Industry outlook for the insurance market (Q2 2023)

Author: MAPFRE Economics

Summary of the report’s conclusions:
MAPFRE Economics
2023 Economic and industry outlook:
second quarter perspectives
Madrid, Fundación MAPFRE, April 2023

Revisions of the growth estimates for 2023 point to a downturn in the global economy that is less pronounced than initially expected due to various factors, including the reopening of China, the normalization of supply chains and a moderation in energy prices, with global growth that could be around 2.8% (3.4% in 2022), which, consequently, points to a more benign outlook for the insurance business. However, the profitability of insurance companies will remain under pressure from the rising cost of claims and other operating expenses, due to inflation that is beginning to show signs of improvement, but has not fully yielded and remains at high levels.

The normalization of supply chains and energy prices has boosted production in the automotive sector, increasing new vehicle registrations, with the positive effect that this entails for the auto insurance segment, although the tightening of conditions for financing the acquisition of new vehicles may weigh on the business in the coming months. Meanwhile, the rise in interest rates has revived traditional life savings and annuity insurance which, after a decade of low interest rates, had practically disappeared from the market. On the other hand, improved financial profitability for investment portfolios, the foreseeable moderation of inflation and the revision of rates applied in 2023 to offset the increase in claims costs and other operating expenses may help improve the insurance industry’s profitability throughout the year.

Estimated economic growth in 2023 for the Eurozone stands at around 0.6% (3.5% in 2022), once again surpassing the forecasts made throughout the previous year, which indicated a slight recession. Moderation in energy prices and the quick end to the confinements of the Chinese economy have improved the economic outlook for this year. However, this scenario assumes that economic activity in the Eurozone remains modest, as the effects of tightening financing conditions and credit restrictions are transferred to the real economy, which could complicate the outlook for the insurance industry as it materializes and as long as the European Central Bank (ECB) decides to maintain a restrictive monetary policy in its fight against inflation.

The ECB has continued to tighten its monetary policy with a new rate hike of 25 basis points in May, following the two rate hikes of 50 bp each in February and March, leaving interest rates at 3.75% for the main financing operations and 3.25% for the deposit facility, without ruling out the possibility of some additional increase for the next meetings, depending on the inflation data that, although beginning to moderate, remain at high levels for the Eurozone as a whole, standing at 7% in April (6.9% in March), compared to an average inflation of 8.4% for 2022. On the other hand, the ECB’s quantitative contraction program began in March, reducing bond holdings at a rate of €15 billion per month for four months, without altering its roadmap despite the turbulence suffered by the banking sector, but making it clear that if necessary it will use the means at its disposal to stabilize the financial system. This message helped reduce the tension in sovereign bond risk premiums in peripheral countries, which had begun to pick up significantly.

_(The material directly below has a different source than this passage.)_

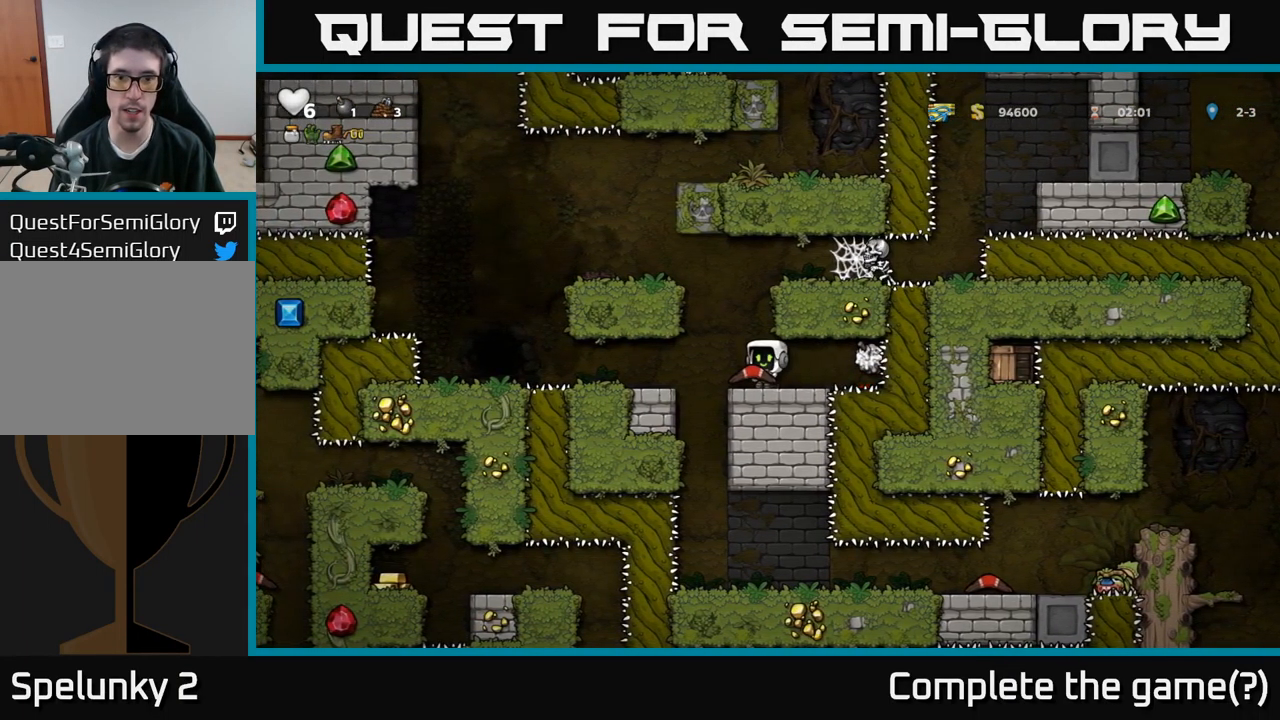
{"buttons": ["A", "DPAD_LEFT"], "left_stick": "center", "right_stick": "center", "events": [[167, "DPAD_LEFT", "down"], [233, "DPAD_LEFT", "up"], [467, "DPAD_LEFT", "down"], [483, "A", "down"]]}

In its analysis of risk-free interest rate curves for March compared to December of last year, the European Insurance and Occupational Pensions Authority (EIOPA) observes a rise in interest rates on the short segment of the curve and a fall in all segments with maturities over two years (which are below the rates for December), which has led to a significant inversion of the risk-free yield curves that affects practically all of its segments, especially maturities of up to five years (see Chart 1).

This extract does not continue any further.